Records from a dataset —
--- START ---
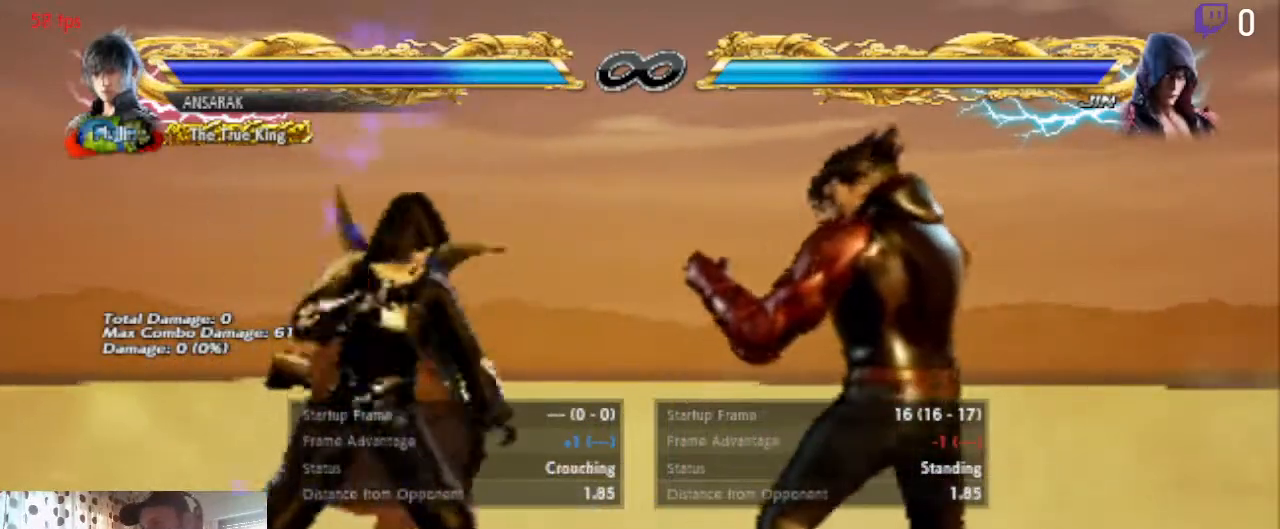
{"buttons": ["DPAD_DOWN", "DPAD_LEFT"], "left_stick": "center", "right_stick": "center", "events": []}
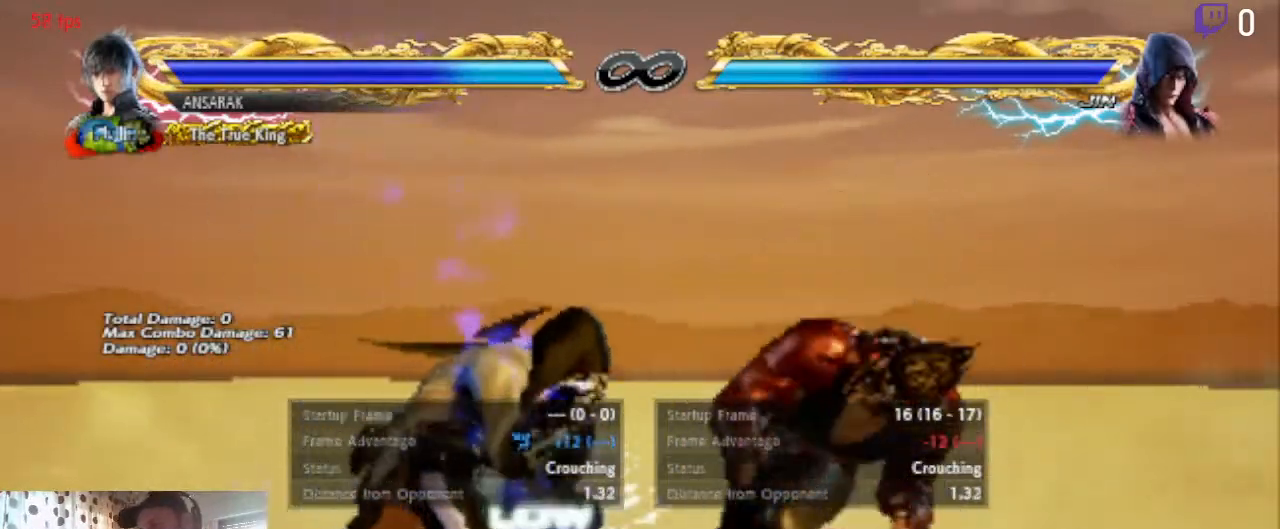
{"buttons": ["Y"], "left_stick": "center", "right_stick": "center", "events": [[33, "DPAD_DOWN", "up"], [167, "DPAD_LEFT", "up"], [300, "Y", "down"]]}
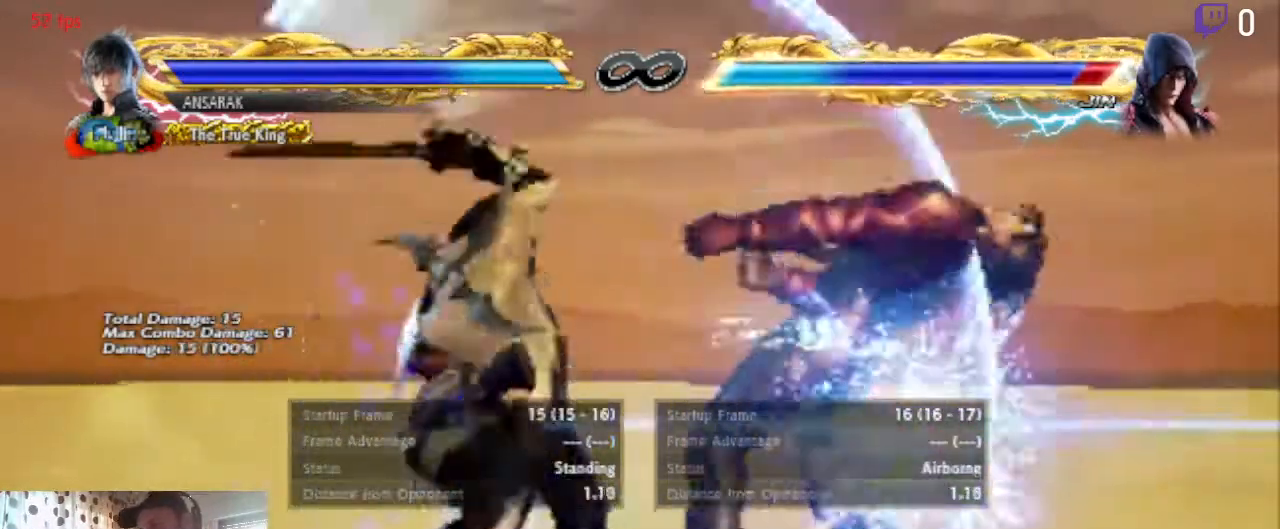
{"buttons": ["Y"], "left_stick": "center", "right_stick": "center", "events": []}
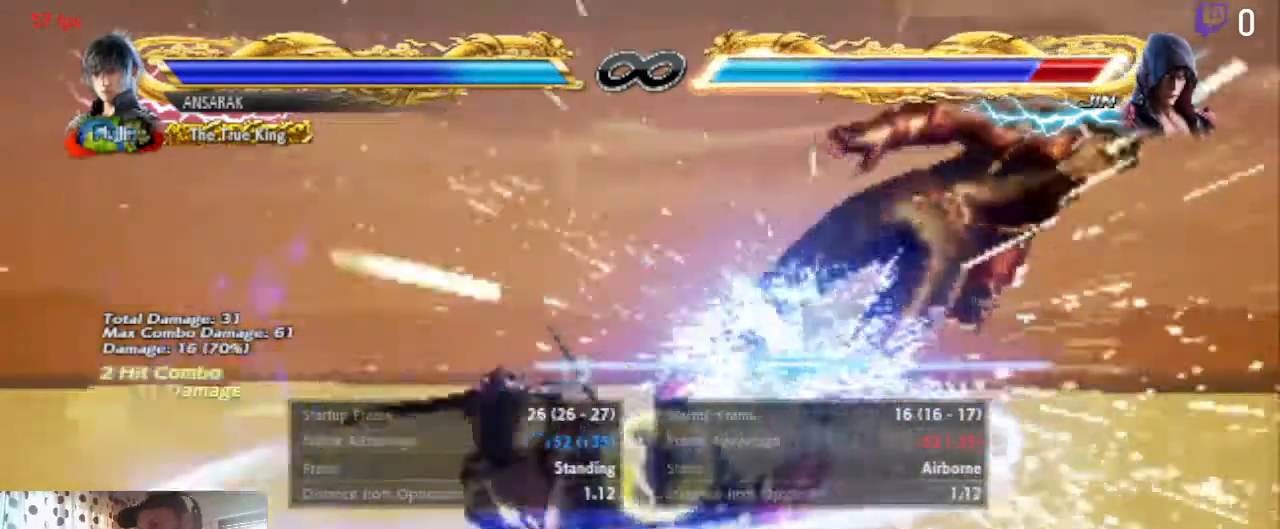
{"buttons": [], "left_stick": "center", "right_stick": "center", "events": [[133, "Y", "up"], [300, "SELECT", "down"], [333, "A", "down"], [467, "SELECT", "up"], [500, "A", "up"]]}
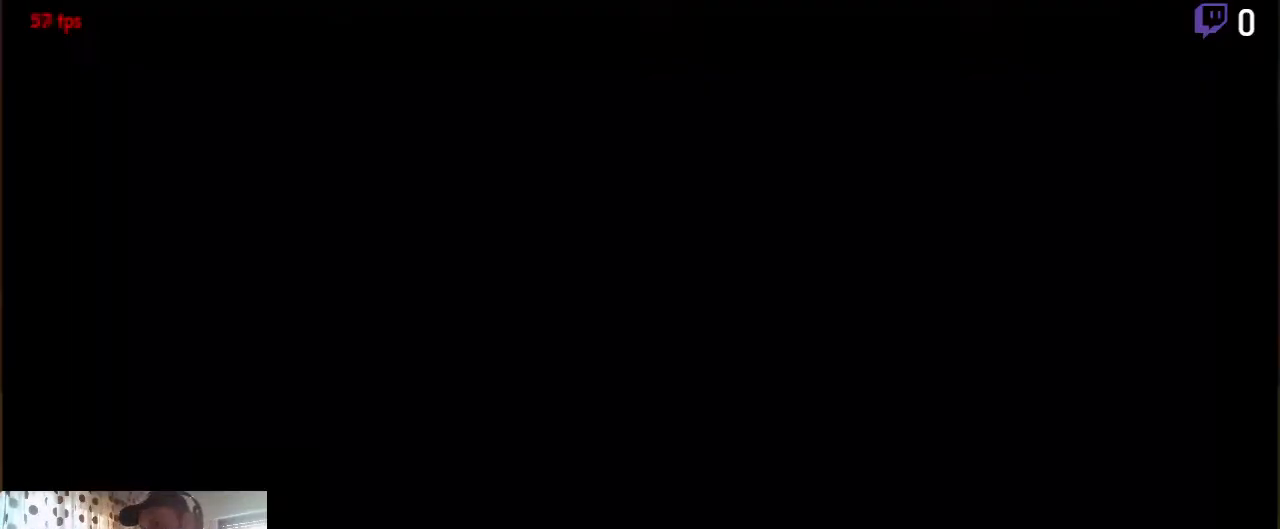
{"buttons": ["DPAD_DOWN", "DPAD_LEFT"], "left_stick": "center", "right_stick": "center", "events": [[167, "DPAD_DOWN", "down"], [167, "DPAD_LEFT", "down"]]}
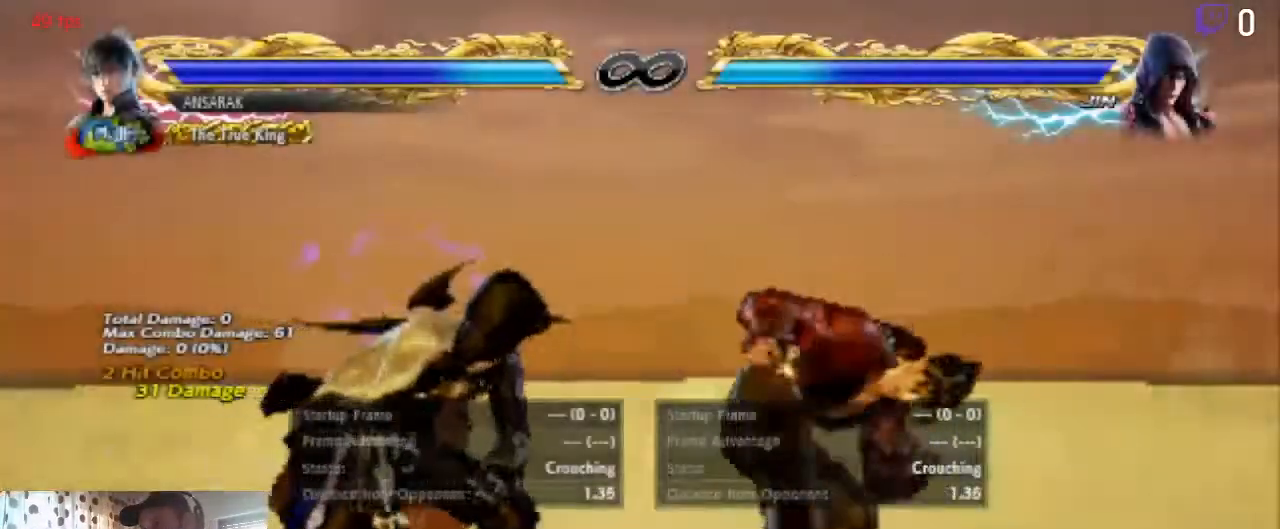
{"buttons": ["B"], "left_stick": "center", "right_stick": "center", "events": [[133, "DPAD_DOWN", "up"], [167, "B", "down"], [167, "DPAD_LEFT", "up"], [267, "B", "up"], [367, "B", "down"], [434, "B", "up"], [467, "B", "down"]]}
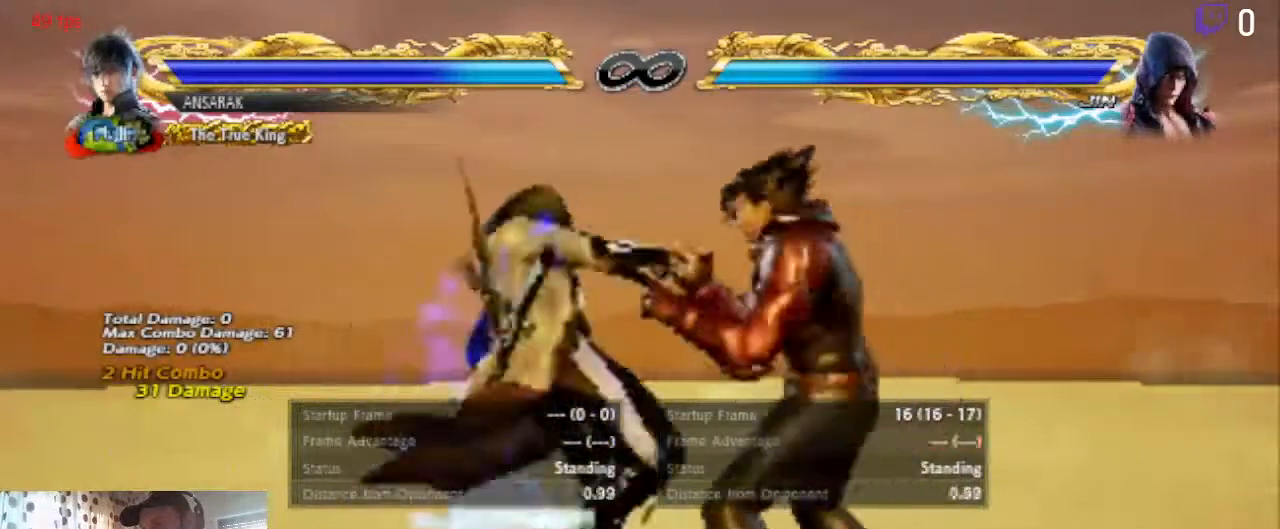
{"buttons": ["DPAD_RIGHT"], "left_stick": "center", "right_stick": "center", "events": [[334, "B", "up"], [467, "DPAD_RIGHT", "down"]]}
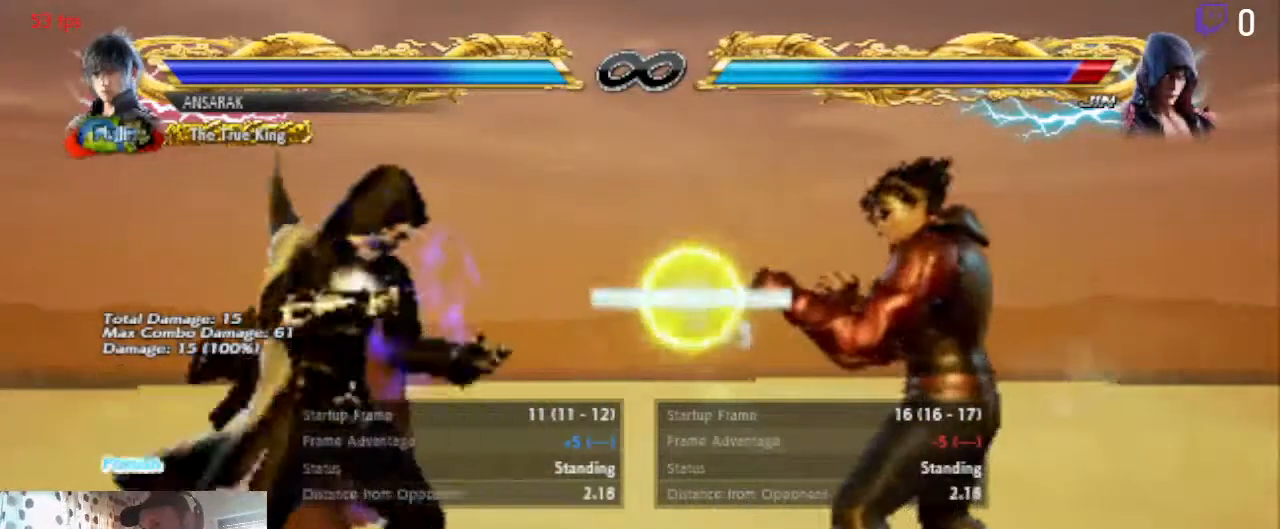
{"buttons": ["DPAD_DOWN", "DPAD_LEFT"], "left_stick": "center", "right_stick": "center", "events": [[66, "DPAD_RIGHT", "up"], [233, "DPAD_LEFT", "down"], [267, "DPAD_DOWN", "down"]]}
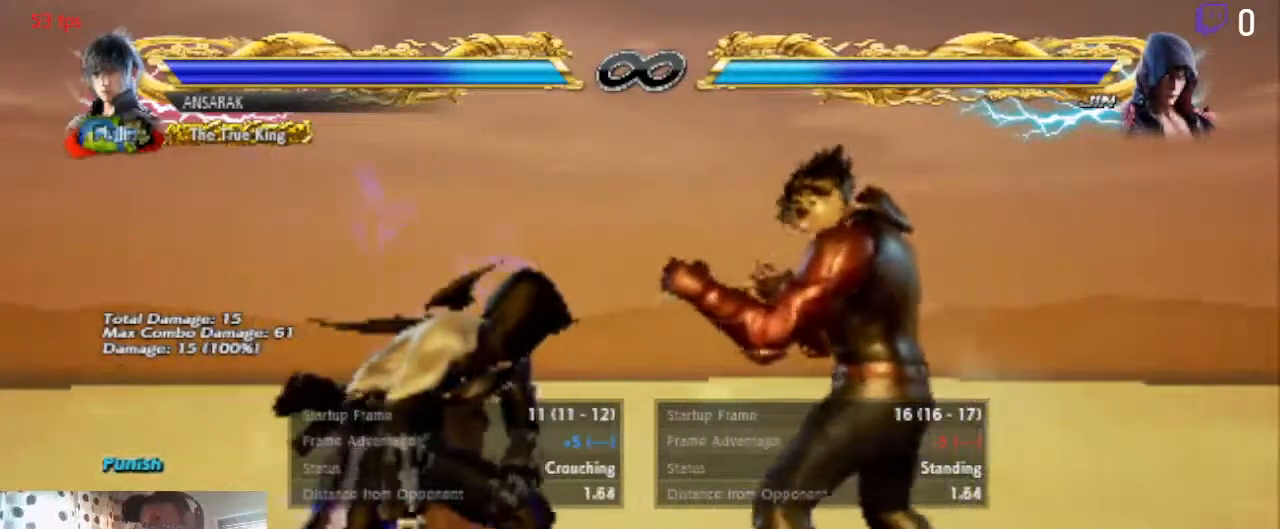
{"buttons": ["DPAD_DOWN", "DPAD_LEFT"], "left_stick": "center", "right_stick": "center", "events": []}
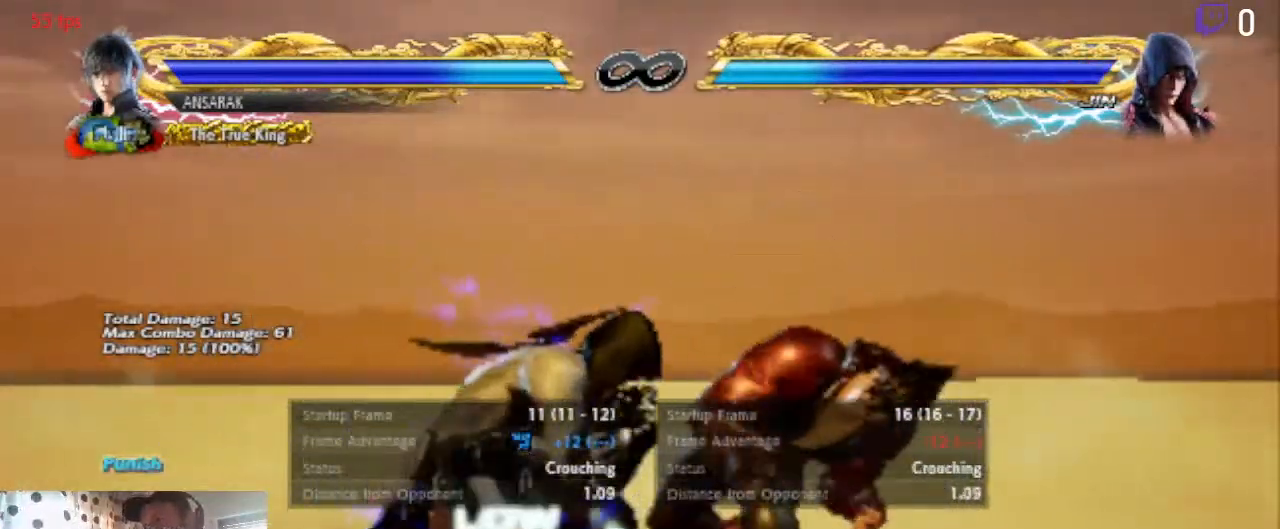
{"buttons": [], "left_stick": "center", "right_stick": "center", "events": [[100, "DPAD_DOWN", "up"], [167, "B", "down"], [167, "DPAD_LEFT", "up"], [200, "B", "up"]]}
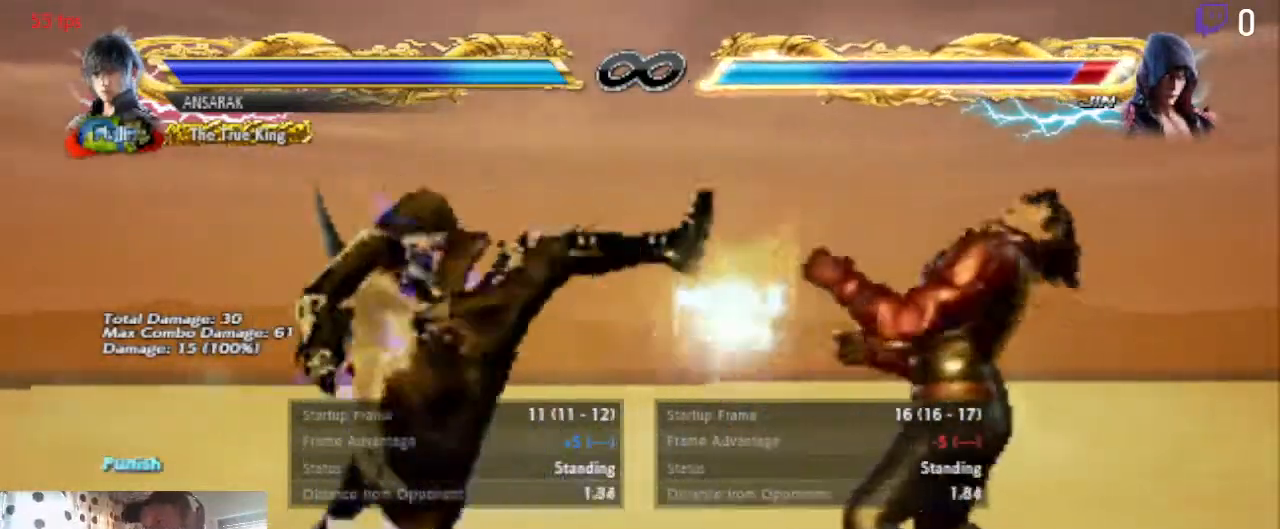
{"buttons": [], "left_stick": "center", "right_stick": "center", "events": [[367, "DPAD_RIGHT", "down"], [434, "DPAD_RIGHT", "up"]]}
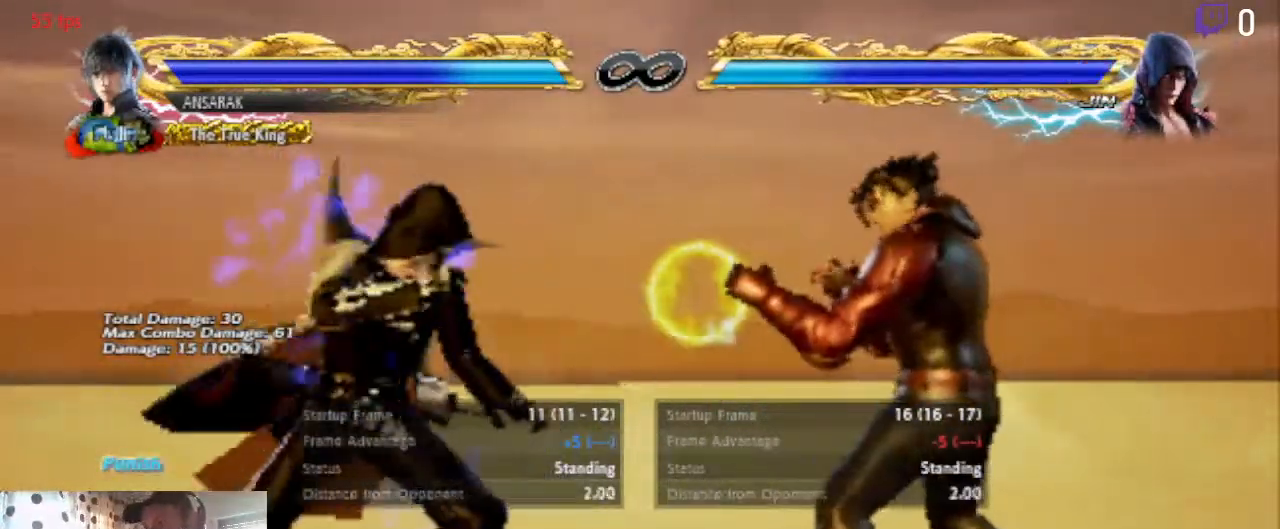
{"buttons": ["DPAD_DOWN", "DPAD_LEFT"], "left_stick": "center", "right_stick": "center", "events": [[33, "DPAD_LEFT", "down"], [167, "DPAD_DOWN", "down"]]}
--- END ---
Exercise aim —
Transcribe every entry exactly, omitting pictures.

Written response —
{"buttons": ["DPAD_DOWN", "DPAD_LEFT"], "left_stick": "center", "right_stick": "center", "events": []}
{"buttons": ["Y"], "left_stick": "center", "right_stick": "center", "events": [[33, "DPAD_DOWN", "up"], [167, "DPAD_LEFT", "up"], [300, "Y", "down"]]}
{"buttons": ["Y"], "left_stick": "center", "right_stick": "center", "events": []}
{"buttons": [], "left_stick": "center", "right_stick": "center", "events": [[133, "Y", "up"], [300, "SELECT", "down"], [333, "A", "down"], [467, "SELECT", "up"], [500, "A", "up"]]}
{"buttons": ["DPAD_DOWN", "DPAD_LEFT"], "left_stick": "center", "right_stick": "center", "events": [[167, "DPAD_DOWN", "down"], [167, "DPAD_LEFT", "down"]]}
{"buttons": ["B"], "left_stick": "center", "right_stick": "center", "events": [[133, "DPAD_DOWN", "up"], [167, "B", "down"], [167, "DPAD_LEFT", "up"], [267, "B", "up"], [367, "B", "down"], [434, "B", "up"], [467, "B", "down"]]}
{"buttons": ["DPAD_RIGHT"], "left_stick": "center", "right_stick": "center", "events": [[334, "B", "up"], [467, "DPAD_RIGHT", "down"]]}
{"buttons": ["DPAD_DOWN", "DPAD_LEFT"], "left_stick": "center", "right_stick": "center", "events": [[66, "DPAD_RIGHT", "up"], [233, "DPAD_LEFT", "down"], [267, "DPAD_DOWN", "down"]]}
{"buttons": ["DPAD_DOWN", "DPAD_LEFT"], "left_stick": "center", "right_stick": "center", "events": []}
{"buttons": [], "left_stick": "center", "right_stick": "center", "events": [[100, "DPAD_DOWN", "up"], [167, "B", "down"], [167, "DPAD_LEFT", "up"], [200, "B", "up"]]}
{"buttons": [], "left_stick": "center", "right_stick": "center", "events": [[367, "DPAD_RIGHT", "down"], [434, "DPAD_RIGHT", "up"]]}
{"buttons": ["DPAD_DOWN", "DPAD_LEFT"], "left_stick": "center", "right_stick": "center", "events": [[33, "DPAD_LEFT", "down"], [167, "DPAD_DOWN", "down"]]}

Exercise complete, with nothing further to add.